La mortalidad hoy y ayer
Sucede que vivimos en una época en la que se sabe que la vida humana es una vida mortal. Montaigne nos cuenta que san Hilario, obispo de Poitiers (315-367), temiendo que Abra, su hija única, sucumbiera ante los engaños del mundo, pidió su muerte a Dios, cosa que obtuvo y “por la cual expresó una extraordinaria alegría”. En el año 1000, al igual que en el siglo IV, la vida eterna constituía una total certeza. En el año 2000 sucede lo contrario. Los filósofos analizan la “finitud” (Endlichkeit) como algo que nos es consustancial, y nuestra “temporalidad” (Zeitlichkeit) como una temporalidad que es, por esencia, finita.
¿Cómo vivir? Vivir de forma que la vida, en su brevedad, alcance la más alta excelencia. Aquiles percibe la felicidad como una tentación. Escoge por ello algo más alto que la felicidad. Así es como se comportan los héroes de la Iliada.
En El racionalismo de Homero usted escribe: “los dioses de Homero no están ni fuera de la naturaleza ni siquiera fuera del mundo: están, como nosotros, en el mundo: en el mismo mundo”. ¿Puede precisarnos su visión de lo divino en Homero?
La frase que cita me hace pensar en el fragmento 30 de Heráclito: “Este mundo, el mismo para todos, ni dios ni hombre lo ha hecho, sino que siempre ha sido, es y será, fuego siempre vivo, que se enciende con medida y se apaga con medida”. Este mundo, tanto para Homero como para Heráclito, es el mismo para todos: hombres y dioses. La diferencia entre el día y la noche vale tanto para los dioses como para los hombres. Los dioses están “en el mundo” al igual que nosotros. El mundo no es su obra, sino la obra de la naturaleza.
Lo divino antecede a los dioses: es la donación inicial que se hace, tanto a los dioses como a nosotros, de la vida, de la luz. El Donador de esa donación inicial no es otro que la Naturaleza, pero no hay que personalizarla. La Naturaleza no es un ser, sino el hecho mismo de ser —palabra que, como dice Nietzsche, no significa otra cosa que “vivir”.
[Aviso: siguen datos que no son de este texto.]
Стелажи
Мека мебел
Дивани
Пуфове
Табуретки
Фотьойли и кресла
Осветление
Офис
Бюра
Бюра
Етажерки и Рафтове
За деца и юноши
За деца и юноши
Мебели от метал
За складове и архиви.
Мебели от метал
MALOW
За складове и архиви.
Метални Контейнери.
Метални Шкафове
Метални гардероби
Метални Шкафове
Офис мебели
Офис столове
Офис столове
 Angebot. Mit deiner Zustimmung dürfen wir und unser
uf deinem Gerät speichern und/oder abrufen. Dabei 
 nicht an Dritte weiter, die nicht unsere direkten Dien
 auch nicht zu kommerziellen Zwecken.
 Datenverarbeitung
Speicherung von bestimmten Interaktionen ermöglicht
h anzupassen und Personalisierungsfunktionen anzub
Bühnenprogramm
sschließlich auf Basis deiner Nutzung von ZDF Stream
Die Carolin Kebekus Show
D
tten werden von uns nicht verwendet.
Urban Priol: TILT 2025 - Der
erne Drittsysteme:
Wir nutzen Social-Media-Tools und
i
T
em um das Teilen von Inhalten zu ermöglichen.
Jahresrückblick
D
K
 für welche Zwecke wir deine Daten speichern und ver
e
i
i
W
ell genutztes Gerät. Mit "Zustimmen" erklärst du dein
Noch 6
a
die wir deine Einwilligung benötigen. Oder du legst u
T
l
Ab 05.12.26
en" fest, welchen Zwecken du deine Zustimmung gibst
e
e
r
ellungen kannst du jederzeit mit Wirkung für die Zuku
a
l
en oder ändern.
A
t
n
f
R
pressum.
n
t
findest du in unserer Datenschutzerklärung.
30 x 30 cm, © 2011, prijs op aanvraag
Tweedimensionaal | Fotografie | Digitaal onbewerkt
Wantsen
Homero habla de la muerte que “acaba con todo”, de modo que, si la muerte no deja ninguna esperanza después de ella, es difícil hablar de “optimismo” en la Ilíada. Es cierto, sin embargo, que las más altas virtudes humanas están encarnadas por los héroes y representadas por su actitud y su comportamiento: el respeto de la fe jurada (los aqueos van a la guerra en virtud de una promesa hecha a Menelás), el espíritu de sacrificio, la voluntad de excelencia, la valentía, por supuesto, pero también la fidelidad, el respeto y la estima del otro, aunque sea el enemigo, el espíritu de generosidad y de benevolencia (en Alkinoos, sobre todo), la simpatía y la compasión. Pero las más hermosas cualidades morales se encuentran, precisamente, en los hombres, no en los dioses. Son, sin embargo, los dioses quienes tienen la fuerza y fijan —dentro de los límites establecidos por el Destino— la suerte de los humanos. Lo domina todo una fuerza en la que hay mucho más de arbitrariedad que de bondad esencial. Es lógico y no puede ser de otra forma: los dioses carecen de las virtudes que tienen los hombres. Unas virtudes que proceden, en efecto, de lo que es exclusivamente propio de los hombres: morir. Unas virtudes que definen la reacción del hombre noble frente a la muerte. Y ello, por más que esas virtudes, en todo caso las virtudes de humanidad, son puestas como entre paréntesis en el combate guerrero —razón por la cual Homero condena la guerra, como se lo reprochará Heráclito.